> [Required action]
Type out the lines below exactly, pictures excluded.

> [Provided data]
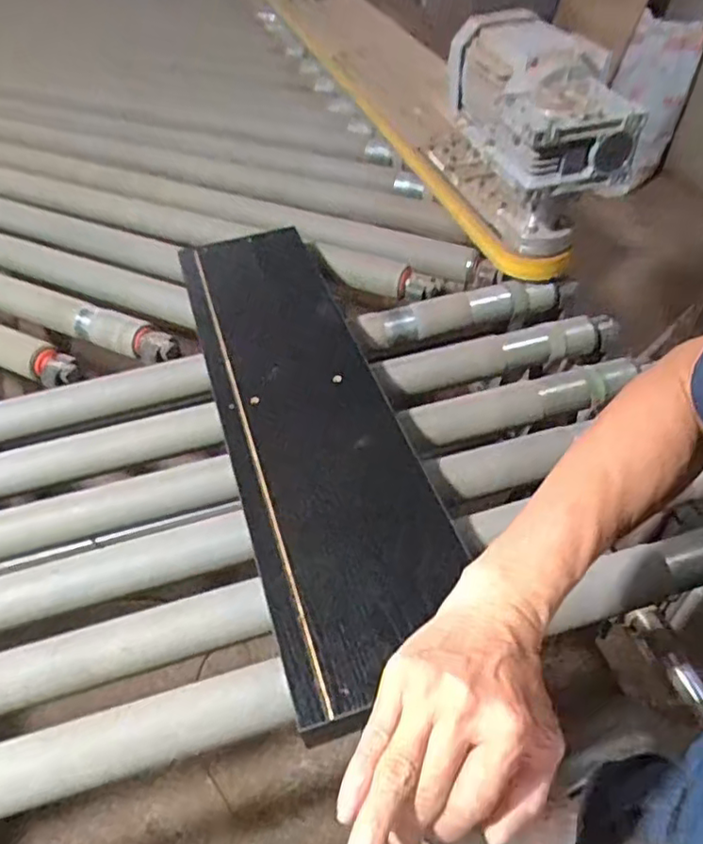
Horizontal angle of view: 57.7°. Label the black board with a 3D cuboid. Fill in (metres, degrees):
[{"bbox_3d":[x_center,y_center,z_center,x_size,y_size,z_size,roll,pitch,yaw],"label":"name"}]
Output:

> [Result of this task]
Horizontal angle of view: 57.7°. Label the black board with a 3D cuboid. Fill in (metres, degrees):
[{"bbox_3d":[x_center,y_center,z_center,x_size,y_size,z_size,roll,pitch,yaw],"label":"name"}]
Output:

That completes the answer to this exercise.